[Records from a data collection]

◆ ◆ ◆ ◆ ◆ ◆ ◆

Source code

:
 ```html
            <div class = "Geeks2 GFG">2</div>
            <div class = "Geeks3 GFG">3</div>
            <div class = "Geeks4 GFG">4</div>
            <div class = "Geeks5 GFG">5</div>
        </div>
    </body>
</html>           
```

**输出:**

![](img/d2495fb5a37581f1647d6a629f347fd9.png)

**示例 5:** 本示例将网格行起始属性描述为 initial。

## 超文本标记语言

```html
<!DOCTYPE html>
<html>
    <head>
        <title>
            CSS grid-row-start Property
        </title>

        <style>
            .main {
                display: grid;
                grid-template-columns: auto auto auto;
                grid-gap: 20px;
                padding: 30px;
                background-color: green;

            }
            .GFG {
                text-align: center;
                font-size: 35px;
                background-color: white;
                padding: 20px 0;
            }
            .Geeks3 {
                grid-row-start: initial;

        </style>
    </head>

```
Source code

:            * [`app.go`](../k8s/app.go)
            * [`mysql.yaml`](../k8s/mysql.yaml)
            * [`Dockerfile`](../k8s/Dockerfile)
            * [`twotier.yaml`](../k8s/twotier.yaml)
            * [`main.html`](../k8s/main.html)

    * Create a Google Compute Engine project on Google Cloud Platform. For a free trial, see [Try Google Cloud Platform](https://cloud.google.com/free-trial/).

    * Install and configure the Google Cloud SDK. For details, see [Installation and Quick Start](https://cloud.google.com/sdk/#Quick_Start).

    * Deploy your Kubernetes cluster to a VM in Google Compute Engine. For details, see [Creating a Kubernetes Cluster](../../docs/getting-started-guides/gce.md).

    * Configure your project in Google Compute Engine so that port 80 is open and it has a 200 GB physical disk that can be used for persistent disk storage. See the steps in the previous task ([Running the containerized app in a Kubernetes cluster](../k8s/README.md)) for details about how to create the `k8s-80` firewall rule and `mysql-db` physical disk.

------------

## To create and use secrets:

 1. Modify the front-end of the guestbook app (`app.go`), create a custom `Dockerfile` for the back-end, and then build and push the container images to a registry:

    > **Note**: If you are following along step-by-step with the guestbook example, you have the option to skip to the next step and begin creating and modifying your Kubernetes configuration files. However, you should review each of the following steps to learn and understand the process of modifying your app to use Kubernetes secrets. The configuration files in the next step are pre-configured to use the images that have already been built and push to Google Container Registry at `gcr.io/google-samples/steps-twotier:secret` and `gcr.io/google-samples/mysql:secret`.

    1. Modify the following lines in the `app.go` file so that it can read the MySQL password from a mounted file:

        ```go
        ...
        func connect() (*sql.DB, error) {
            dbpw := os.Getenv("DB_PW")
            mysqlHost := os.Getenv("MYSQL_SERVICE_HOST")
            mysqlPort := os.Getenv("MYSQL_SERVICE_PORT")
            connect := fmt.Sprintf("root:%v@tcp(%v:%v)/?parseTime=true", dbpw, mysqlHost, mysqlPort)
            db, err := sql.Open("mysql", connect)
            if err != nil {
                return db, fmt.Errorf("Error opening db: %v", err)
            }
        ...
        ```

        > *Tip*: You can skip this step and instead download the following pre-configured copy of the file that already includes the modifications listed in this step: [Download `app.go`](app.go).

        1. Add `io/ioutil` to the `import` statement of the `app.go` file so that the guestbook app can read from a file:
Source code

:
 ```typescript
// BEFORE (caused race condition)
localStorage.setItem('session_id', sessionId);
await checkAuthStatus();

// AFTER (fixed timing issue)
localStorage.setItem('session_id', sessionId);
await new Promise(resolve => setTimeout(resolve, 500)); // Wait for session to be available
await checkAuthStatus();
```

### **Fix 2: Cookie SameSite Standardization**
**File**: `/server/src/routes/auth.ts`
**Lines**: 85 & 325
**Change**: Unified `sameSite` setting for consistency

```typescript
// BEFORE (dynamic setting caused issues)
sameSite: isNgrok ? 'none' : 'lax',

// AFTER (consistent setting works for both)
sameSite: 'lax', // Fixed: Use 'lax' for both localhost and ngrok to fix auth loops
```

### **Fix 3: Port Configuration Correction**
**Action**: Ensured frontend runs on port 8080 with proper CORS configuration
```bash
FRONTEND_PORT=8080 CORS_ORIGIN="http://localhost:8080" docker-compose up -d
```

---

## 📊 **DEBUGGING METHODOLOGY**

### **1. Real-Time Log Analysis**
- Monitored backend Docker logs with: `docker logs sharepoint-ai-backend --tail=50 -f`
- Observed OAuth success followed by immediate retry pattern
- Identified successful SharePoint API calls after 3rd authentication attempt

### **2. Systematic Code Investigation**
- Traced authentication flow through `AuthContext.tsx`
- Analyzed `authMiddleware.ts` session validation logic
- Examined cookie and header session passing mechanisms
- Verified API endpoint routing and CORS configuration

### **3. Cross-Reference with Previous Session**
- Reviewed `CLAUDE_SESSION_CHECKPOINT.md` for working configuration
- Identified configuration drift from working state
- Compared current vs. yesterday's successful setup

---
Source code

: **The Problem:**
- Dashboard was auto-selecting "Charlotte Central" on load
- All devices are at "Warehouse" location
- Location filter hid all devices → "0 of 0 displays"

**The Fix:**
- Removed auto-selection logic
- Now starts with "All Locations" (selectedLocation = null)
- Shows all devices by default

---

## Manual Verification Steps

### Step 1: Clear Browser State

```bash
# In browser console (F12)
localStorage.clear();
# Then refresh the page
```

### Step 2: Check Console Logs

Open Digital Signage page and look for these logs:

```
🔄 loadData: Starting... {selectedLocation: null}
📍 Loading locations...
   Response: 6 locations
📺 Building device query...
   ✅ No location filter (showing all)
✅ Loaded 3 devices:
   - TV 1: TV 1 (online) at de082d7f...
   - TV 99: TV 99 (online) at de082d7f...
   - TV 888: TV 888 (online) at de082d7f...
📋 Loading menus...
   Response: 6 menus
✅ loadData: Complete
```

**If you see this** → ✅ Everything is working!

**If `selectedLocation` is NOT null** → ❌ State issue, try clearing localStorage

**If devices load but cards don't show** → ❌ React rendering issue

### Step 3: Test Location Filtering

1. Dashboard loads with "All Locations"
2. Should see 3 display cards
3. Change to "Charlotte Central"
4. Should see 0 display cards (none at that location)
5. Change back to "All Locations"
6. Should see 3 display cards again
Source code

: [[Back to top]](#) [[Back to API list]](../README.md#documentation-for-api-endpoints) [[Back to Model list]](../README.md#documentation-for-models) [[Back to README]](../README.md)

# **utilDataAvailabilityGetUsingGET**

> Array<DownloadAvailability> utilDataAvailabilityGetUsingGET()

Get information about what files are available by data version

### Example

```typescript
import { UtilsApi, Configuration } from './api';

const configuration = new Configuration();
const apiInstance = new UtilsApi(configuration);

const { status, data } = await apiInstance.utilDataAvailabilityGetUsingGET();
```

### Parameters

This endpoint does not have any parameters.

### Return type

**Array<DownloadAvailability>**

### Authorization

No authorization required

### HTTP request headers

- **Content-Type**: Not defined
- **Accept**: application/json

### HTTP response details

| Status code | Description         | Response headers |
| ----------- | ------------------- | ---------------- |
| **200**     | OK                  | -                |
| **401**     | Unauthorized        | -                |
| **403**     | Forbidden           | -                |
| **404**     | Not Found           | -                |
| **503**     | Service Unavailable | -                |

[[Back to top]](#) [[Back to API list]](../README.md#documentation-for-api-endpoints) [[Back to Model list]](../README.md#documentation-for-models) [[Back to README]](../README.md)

◆ ◆ ◆ ◆ ◆ ◆ ◆

### Task statement:
Using the entries above, say how many lines contain the string "working"; the number is the full reply.

### Expected output:
3